Leveraging TPU for Homomorphic Encryption
Speaker
Jianming Tong
PhD candidate at Georgia Tech.
Title
"Leveraging TPU for Homomorphic Encryption"
Abstract
Cloud-based services are making the outsourcing of sensitive client data increasingly common. Although homomorphic encryption (HE) offers strong privacy guarantee, it requires substantially more resources than computing on plaintext, often leading to unacceptably large latencies in getting the results. HE accelerators have emerged to mitigate this latency issue, but with the high cost of ASICs.

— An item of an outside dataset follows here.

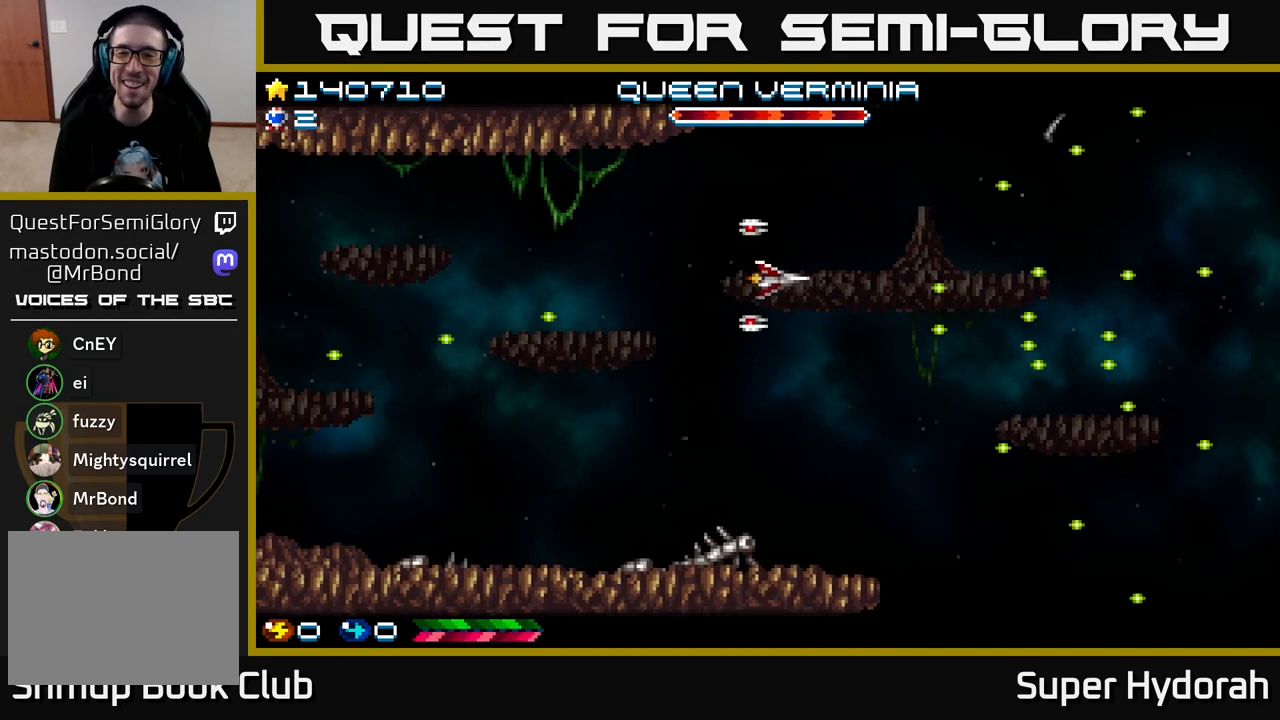
{"buttons": ["A", "DPAD_DOWN", "DPAD_RIGHT"], "left_stick": "center", "events": [[117, "DPAD_DOWN", "down"], [117, "DPAD_LEFT", "up"], [317, "DPAD_RIGHT", "down"]]}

In this paper we show that HE primitives can be converted to AI operators and accelerated on existing ASIC AI accelerators, like TPUs, which are already widely deployed in the cloud. Adapting such accelerators for HE requires (1) supporting modular multiplication, (2) high-precision arithmetic in software, (3) efficient mapping on matrix engines. We introduce the CROSS compiler (1) to adopt Barrett reduction to provide modular reduction support using multiplier and adder, (2) Basis Aligned Transformation (BAT) to convert high-precision multiplication as low-precision matrix-vector multiplication, (3) Matrix Aligned Transformation (MAT) to covert vectorized modular operation with reduction into matrix multiplication that can be efficiently processed on 2D spatial matrix engine.

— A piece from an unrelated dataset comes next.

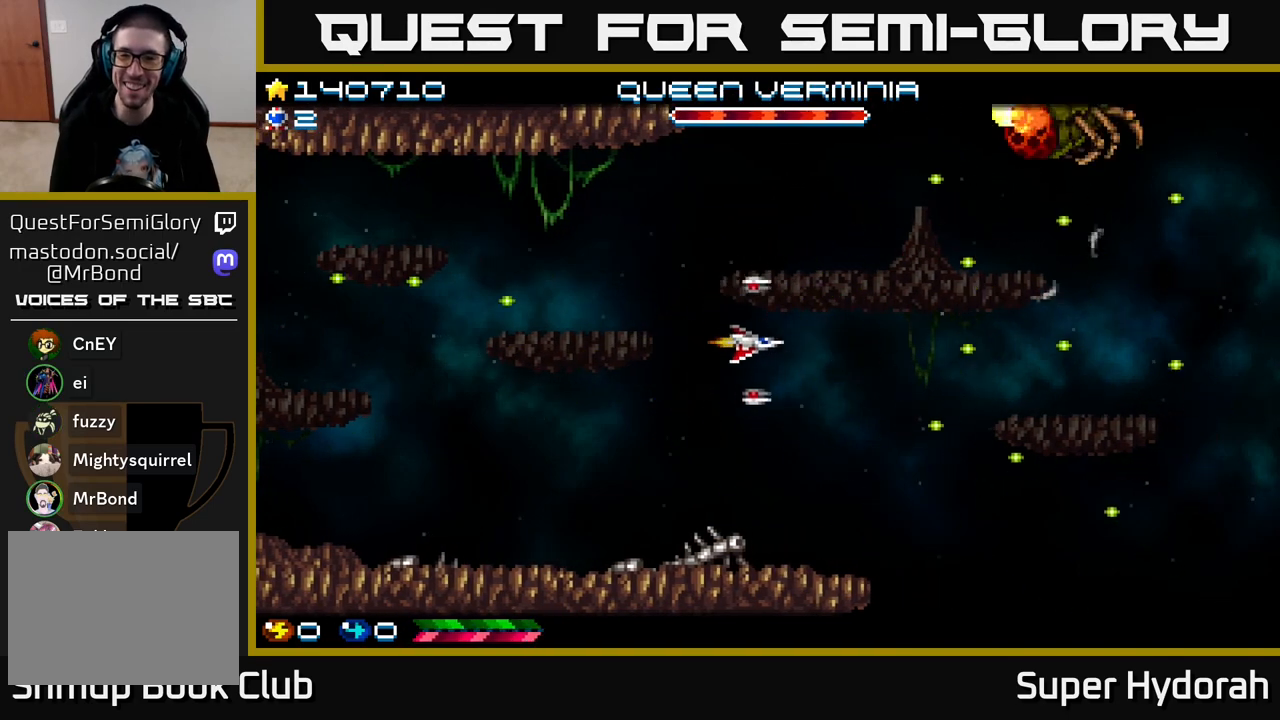
{"buttons": ["A", "DPAD_UP", "DPAD_RIGHT"], "left_stick": "center", "events": [[33, "DPAD_RIGHT", "up"], [100, "DPAD_LEFT", "down"], [133, "DPAD_DOWN", "up"], [200, "DPAD_UP", "down"], [283, "DPAD_LEFT", "up"], [367, "DPAD_RIGHT", "down"]]}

Our evaluation of CROSS on a Google TPUv4 demonstrates significant performance improvements, with up to 161$\times$ and 4.5$\times$ speedup compared to the SotA many-core CPUs and GPUs.
About Speaker
Jianming Tong (https://jianmingtong.github.io/) is a PhD candidate at Georgia Tech, under the guidance of Dr. Tushar Krishna. He is also a visiting researcher at MIT and a student researcher at Google. His primary research area is Computer Architecture with major interest on software(MLSys'24)-system(MLSys'23, IEEE Micro'23)-hardware(ISCA'24) full-stack optimizations for privacy-preserving and performance-oriented AI workloads, i.e. make both AI and privacy-preserving AI faster and more efficient. He has extensive prototype experience on both ASICs (TOC, TVLSI, GLSVLSI) and FPGAs (FPT, SC) and internships at Alibaba DAMO Academy, Pacific Northwest National Lab and Rivos. His research is recognized by Qualcomm Innovation Fellowship, MLCommon Rising Star and DAC 2024 Young fellows.